Chemotherapy will be administered by one our nurses certified in oncology. Our goal is to create the most comfortable experience possible, offering light meals and a cozy recliner in each private treatment space. You can read, watch TV or listen to music.


How is Chemotherapy Given

Chemotherapy drugs can be given in several ways, including:

  • As an injection in a muscle in your arm, thigh or hip, or right under the skin in the fatty part of your arm, leg or belly
  • Intravenously (IV) into a vein
  • Topically in a cream rubbed onto your skin
  • Orally as a pill, capsule or liquid that you swallow
  • Intra-arterially (IA) into the artery feeding the cancer
  • Intraperitoneally (IP) into the peritoneal cavity, the part of the torso that contains your intestines, stomach, liver and ovaries

Another innovative way to give chemotherapy into the abdomen is called Hyperthermic Intraperitoneal Chemotherapy (HIPEC). This newer approach is for people with certain types of abdominal cancers, delivered in the operating room by specially-trained oncology surgeons.

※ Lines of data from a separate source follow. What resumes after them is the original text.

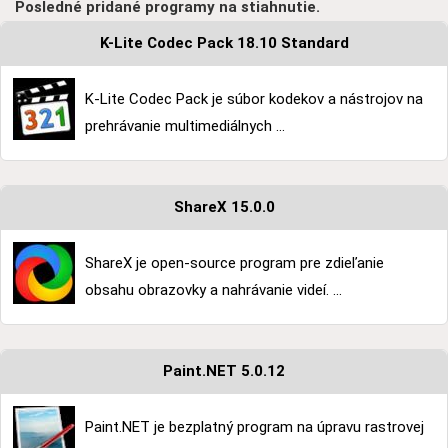
Posledné pridané programy na stiahnutie.
K-Lite Codec Pack 18.10 Standard
K-Lite Codec Pack je súbor kodekov a nástrojov na
prehrávanie multimediálnych ...
ShareX 15.0.0
ShareX je open-source program pre zdieľanie
obsahu obrazovky a nahrávanie videí. ...
Paint.NET 5.0.12
Paint.NET je bezplatný program na úpravu rastrovej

Instead of traditional intravenous chemotherapy that circulates through the bloodstream, HIPEC is a warm chemotherapy bath delivered into the abdominal cavity. Higher doses of medication target cancer cells too small to be seen and removed surgically. All patients with Stage IV abdominal cancers are candidates for HIPEC, which is a safe, more effective way to deliver high doses of chemotherapy in just one treatment and with fewer side effects.


Chemotherapy Side Effects

While targeting cancer cells, chemotherapy can damage healthy cells, causing side effects. Not everyone experiences side effects - you may have none, some or many. They can include:

  • Anemia
  • Bleeding
  • Changes in appetite, nausea or vomiting
  • Constipation or diarrhea
  • Eye changes
  • Fatigue
  • Flu-like symptoms
  • Hair loss
  • Infertility or sexual changes
  • Pain
  • Skin and nail changes
  • Swelling from fluid retention
  • Urinary or bladder changes

We often prescribe other medications with chemotherapy to help control the side effects. If you experience any, talk to a member of your care team. Side effects generally are short-term and go away between treatments or once the treatment is over.


Support at the Cancer Institute

The Cancer Institute offers whatever you and your family need on your journey, whether it’s access to an oncology social worker, a nurse navigator to coordinate your care or the support of our Patient and Family Resource Center.